The coup leaders replace Mauritania’s first elected government in nearly twenty years.
In Argentina, four military leaders have been sentenced to lengthy jail terms for human rights abuses during the Argentine military dictatorship. Lieutenant Colonel Julio Rafael Barreiro was given life imprisonment, while the other three were ordered jailed for between eighteen to twenty-five years. A relative of a junta victim said the verdict is about justice, not revenge.
Relative of junta victim: "Over the course of thirty years there hasn’t been one act of revenge on the part of or on behalf of any victim. That has always been how we have conducted ourselves, and it is exactly how we behaved in the courtroom today."
It was the latest in a series of trials targeting military leaders of Argentina’s 1976 to 1983 junta.
In Bolivia, voters head to the polls this weekend for a referendum to recall Bolivian President Evo Morales. Morales has faced opposition from oil-rich provinces that have tried to declare autonomy. Wealthy landowners in the provinces have opposed Morales’ attempts to distribute Bolivia’s oil wealth more equally. On Wednesday, Morales marked Bolivia’s 183rd anniversary of independence with a call to his supporters.

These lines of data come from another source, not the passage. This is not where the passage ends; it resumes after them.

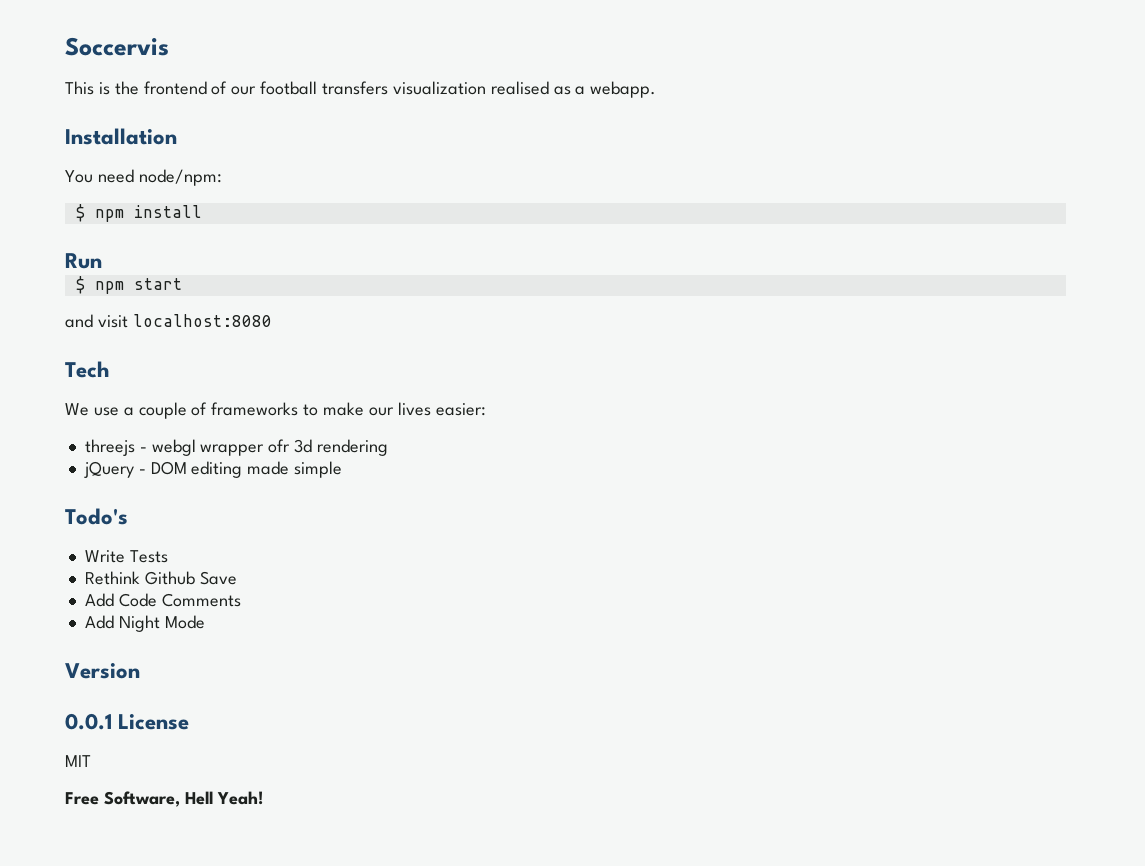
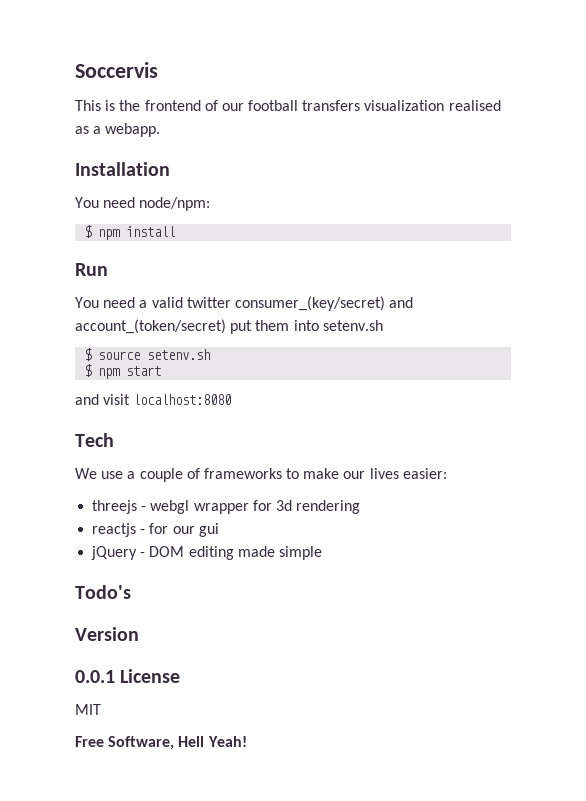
(102, 261) none -> [75,296,414,311] [75,319,383,334] [84,348,211,361] // You need a valid twitter consumer_(key/secret) and account_(token/secret) put them into setenv.sh // $ source setenv.sh
[268,439,291,453] ofr -> [252,500,272,511] for
(388, 447) none -> [92,523,219,537] // reactjs - for our gui
[84,550,168,563] [84,571,237,585] [84,593,241,607] [84,615,205,632] // Write Tests // Rethink Github Save // Add Code Comments // Add Night Mode -> (131, 592) none

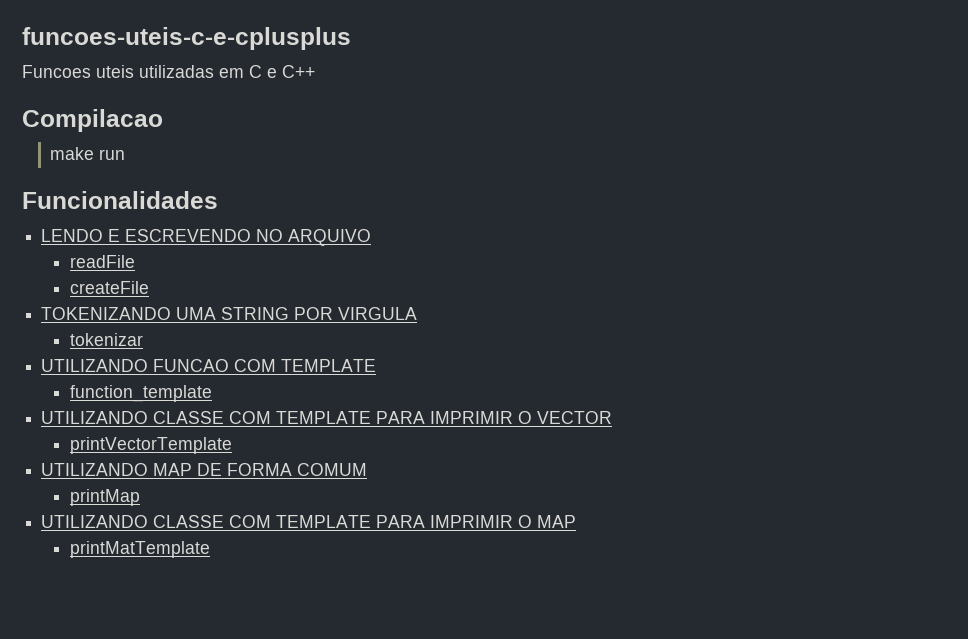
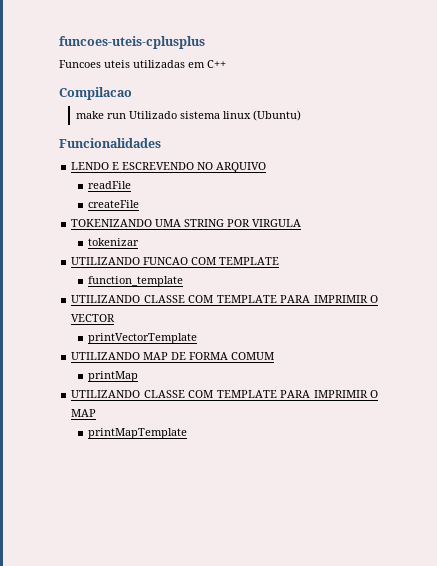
[22,27,351,50] funcoes-uteis-c-e-cplusplus -> [59,36,205,49] funcoes-uteis-cplusplus
[249,65,277,78] C e -> (205, 65) none
(126, 154) none -> [128,110,301,121] Utilizado sistema linux (Ubuntu)
[69,541,210,558] printMatTemplate -> [87,428,187,439] printMapTemplate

Bolivian President Evo Morales: "Some small groups talk of independence. They talk of separation and autonomy. Brothers and sisters, the historic fight of our people is for self-determination, for the liberation of our people. We cannot think of separation nor division."

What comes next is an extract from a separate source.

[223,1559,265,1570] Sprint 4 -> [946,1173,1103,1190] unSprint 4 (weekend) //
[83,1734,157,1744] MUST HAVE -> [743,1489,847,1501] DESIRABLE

Polls show Morales is expected to win the recall vote.
The International Red Cross says the Colombian government violated the Geneva Conventions by falsely using the Red Cross symbol in the rescue of fifteen hostages of the rebel group FARC last month. The Red Cross says it has new evidence contradicting a Colombian government claim the symbol was only a last-minute addition. It was the second controversy to surround the rescue mission. Colombian officials have denied initial reports FARC leaders were paid $20 million for the hostages’ release.
In campaign news, Senator Barack Obama has accepted the resignation of his Muslim outreach coordinator after an inquiry about his links to several Islamic groups. Chicago lawyer Mazen Asbahi wasn’t accused of any wrongdoing. He stepped down, nonetheless, after inquires by the Wall Street Journal about a brief stint on an Islamic charity fund’s board that also included a fundamentalist imam.
In media news, a new survey shows a growing rate of media outlets granting favorable news coverage in return for purchases of advertisements. According to PRWeek, one-in-five of more than 250 marketing executives surveyed said they had bought ads in return for a news story this year. Eight percent of respondents said they had directly paid or provided gifts to editors or producers in return for a favorable news story.
In Pennsylvania, the FBI’s civil rights office has opened an investigation into the death of an African American man tasered by police in town of Swissvale. Police say thirty-seven-year-old Andre Thomas was arrested after he was found disturbing a residential block. But witnesses dispute the police account and say they saw police taser Thomas before brutally kicking him in the head as he lay on the ground.
And in environmental news, the Bush administration is coming under criticism for closing a program that worked to boost poor countries’ capability to deal with droughts, floods and other climate-related threats. Officials say the Center for Capacity Building was closed because of shrinking budgets for federal science research.
In Los Angeles, three major hospitals are being accused of using homeless people to defraud millions of dollars from government programs. On Wednesday, FBI agents raided the hospitals and arrested two suspects, including the CEO of City of Angels Hospital. Prosecutors contended the hospitals submitted phony Medicare bills for hundreds of homeless patients recruited from downtown LA’s Skid Row.